-- Opening Marker --
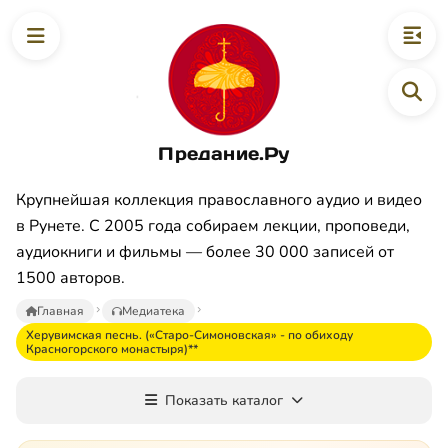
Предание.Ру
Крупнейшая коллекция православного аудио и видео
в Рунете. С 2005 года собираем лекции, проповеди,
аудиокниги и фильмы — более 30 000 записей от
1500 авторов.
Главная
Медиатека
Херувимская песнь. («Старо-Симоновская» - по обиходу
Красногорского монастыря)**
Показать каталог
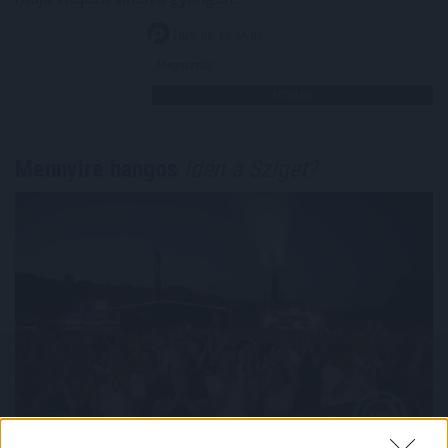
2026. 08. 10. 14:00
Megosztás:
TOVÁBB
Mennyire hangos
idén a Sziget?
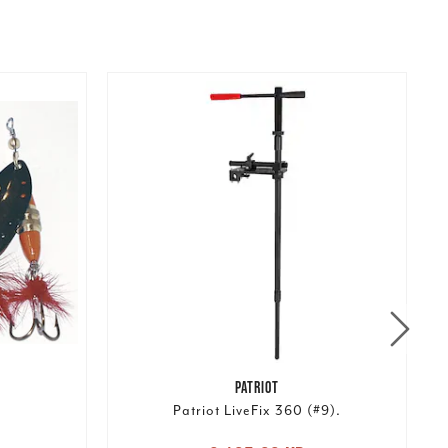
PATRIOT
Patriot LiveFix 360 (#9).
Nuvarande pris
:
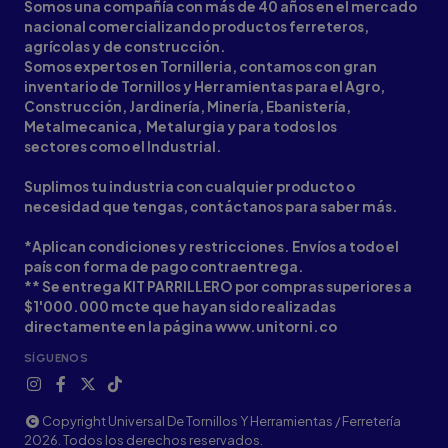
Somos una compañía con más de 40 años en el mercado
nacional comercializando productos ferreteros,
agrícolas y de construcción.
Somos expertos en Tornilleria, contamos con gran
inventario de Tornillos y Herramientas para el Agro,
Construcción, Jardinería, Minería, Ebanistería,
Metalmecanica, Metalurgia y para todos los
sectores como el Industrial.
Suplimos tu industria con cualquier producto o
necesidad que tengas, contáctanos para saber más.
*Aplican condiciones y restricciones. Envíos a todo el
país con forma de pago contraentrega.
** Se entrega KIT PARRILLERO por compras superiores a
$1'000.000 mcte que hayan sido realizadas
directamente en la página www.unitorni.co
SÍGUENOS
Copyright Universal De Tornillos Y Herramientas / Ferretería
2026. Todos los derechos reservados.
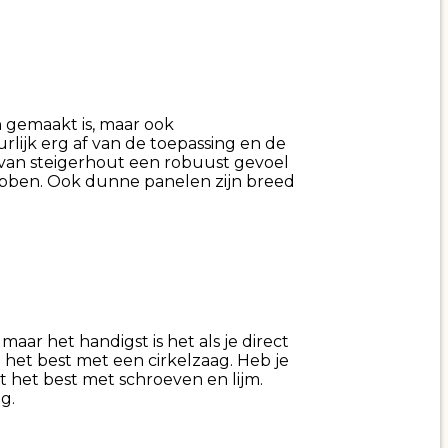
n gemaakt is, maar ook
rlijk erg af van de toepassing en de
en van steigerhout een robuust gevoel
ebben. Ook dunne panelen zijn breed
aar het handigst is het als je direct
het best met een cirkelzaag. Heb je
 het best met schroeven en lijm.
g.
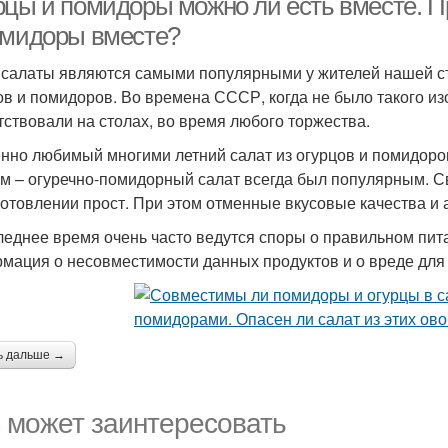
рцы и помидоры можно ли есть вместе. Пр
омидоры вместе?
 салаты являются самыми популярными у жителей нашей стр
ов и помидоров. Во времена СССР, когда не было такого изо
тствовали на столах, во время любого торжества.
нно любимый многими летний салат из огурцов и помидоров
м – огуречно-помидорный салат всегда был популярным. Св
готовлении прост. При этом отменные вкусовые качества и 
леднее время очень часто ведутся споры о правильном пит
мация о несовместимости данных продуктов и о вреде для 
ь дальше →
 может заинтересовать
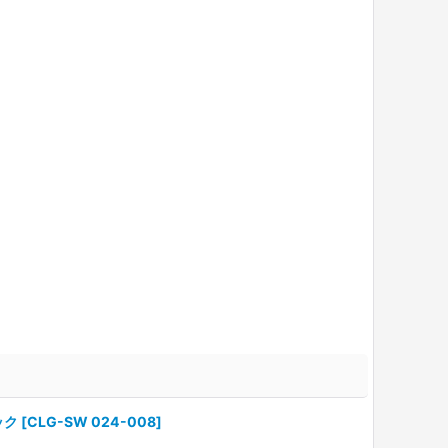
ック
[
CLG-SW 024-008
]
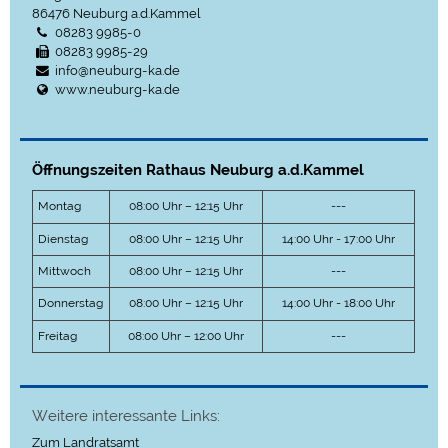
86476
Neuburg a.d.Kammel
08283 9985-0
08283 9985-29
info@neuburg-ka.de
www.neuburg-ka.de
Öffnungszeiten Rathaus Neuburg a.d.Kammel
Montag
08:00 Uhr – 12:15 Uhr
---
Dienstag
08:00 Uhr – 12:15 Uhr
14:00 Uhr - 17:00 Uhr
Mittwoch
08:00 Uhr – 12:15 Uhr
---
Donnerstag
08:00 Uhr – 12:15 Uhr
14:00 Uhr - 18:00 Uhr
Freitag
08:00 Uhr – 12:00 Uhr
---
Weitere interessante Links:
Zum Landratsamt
-- Closing Marker --
-- Opening Marker --
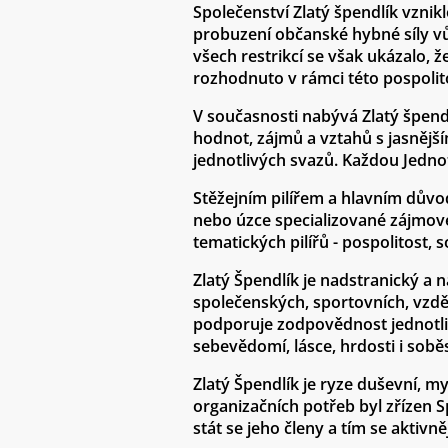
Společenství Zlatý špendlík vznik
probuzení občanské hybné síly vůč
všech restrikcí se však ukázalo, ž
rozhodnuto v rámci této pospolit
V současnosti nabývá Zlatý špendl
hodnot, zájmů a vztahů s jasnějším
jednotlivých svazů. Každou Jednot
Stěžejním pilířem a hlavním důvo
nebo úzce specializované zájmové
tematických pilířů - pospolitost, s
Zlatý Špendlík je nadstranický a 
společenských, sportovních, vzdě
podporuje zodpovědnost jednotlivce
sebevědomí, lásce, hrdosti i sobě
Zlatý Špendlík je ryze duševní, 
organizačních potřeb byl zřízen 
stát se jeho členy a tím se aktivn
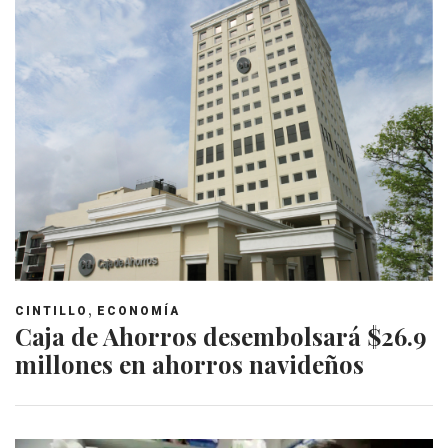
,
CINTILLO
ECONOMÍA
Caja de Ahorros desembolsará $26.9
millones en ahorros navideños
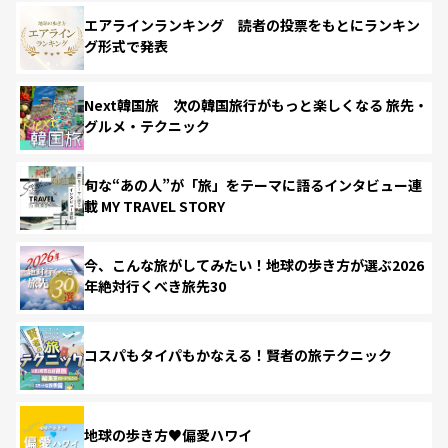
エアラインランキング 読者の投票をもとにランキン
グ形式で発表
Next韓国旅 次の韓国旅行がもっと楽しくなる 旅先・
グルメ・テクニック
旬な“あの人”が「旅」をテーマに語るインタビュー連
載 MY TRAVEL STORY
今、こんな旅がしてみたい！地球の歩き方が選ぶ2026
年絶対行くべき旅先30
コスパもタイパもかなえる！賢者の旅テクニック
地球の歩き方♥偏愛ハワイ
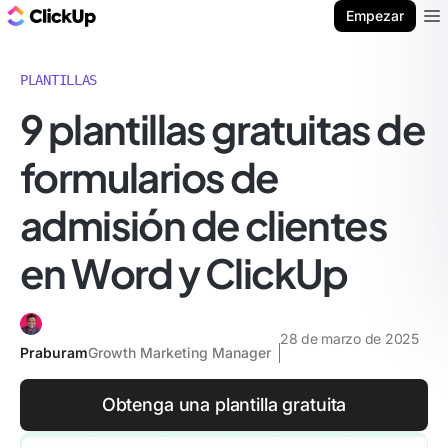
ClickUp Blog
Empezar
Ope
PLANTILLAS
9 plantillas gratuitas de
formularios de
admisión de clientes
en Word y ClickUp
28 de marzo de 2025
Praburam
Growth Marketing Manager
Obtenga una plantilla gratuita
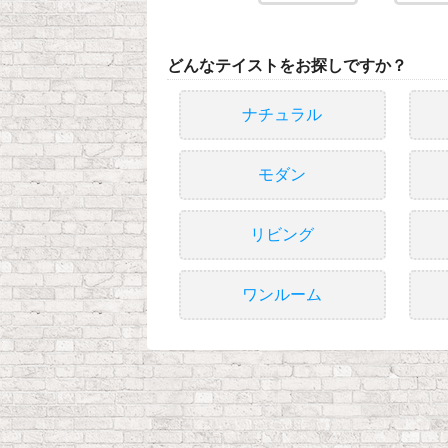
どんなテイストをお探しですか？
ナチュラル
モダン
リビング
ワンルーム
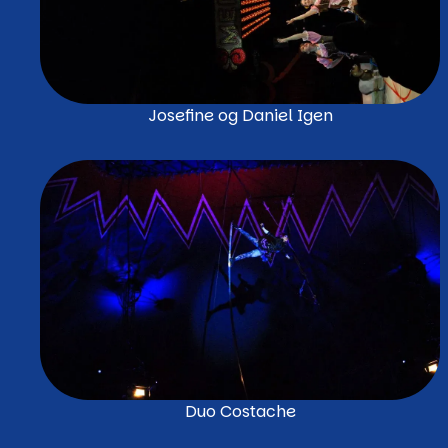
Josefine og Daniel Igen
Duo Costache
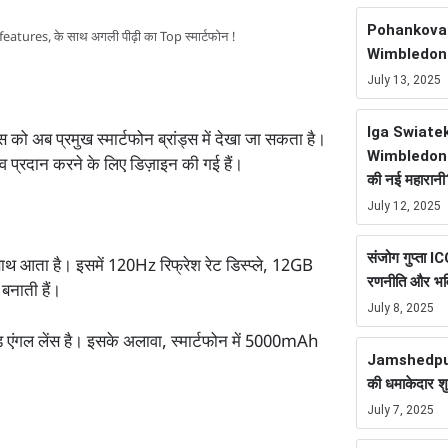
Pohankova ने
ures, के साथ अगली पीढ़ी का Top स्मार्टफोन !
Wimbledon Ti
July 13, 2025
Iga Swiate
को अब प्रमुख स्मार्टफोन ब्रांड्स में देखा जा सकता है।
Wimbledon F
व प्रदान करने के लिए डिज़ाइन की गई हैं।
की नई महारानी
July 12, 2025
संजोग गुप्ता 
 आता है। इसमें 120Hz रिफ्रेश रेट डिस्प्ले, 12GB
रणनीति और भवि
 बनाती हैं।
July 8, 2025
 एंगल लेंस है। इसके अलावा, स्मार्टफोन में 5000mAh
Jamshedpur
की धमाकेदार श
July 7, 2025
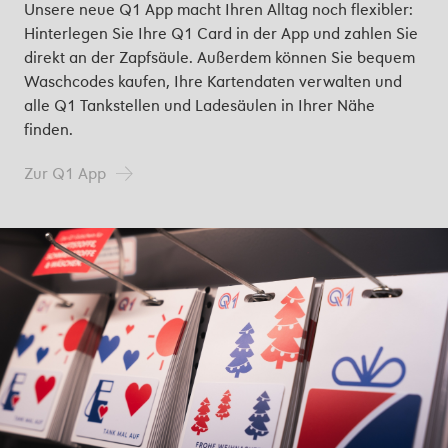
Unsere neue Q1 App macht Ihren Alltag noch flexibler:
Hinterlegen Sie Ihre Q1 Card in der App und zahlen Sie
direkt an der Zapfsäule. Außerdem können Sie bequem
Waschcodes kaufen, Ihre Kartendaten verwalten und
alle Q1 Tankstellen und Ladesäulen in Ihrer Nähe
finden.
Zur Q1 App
-- Closing Marker --
Exercise description: Could you render the lines that open with the one containing "ClickUp Blog" and close with the one containing "Duo Costache" as a JSON list of strings, one string per line, including both of those lines? Omit blank lines and leave the pictures out.

Answer section:
[
  "ClickUp Blog",
  "Empezar",
  "Ope",
  "PLANTILLAS",
  "9 plantillas gratuitas de",
  "formularios de",
  "admisión de clientes",
  "en Word y ClickUp",
  "28 de marzo de 2025",
  "Praburam",
  "Growth Marketing Manager",
  "Obtenga una plantilla gratuita",
  "どんなテイストをお探しですか？",
  "ナチュラル",
  "モダン",
  "リビング",
  "ワンルーム",
  "Josefine og Daniel Igen",
  "Duo Costache"
]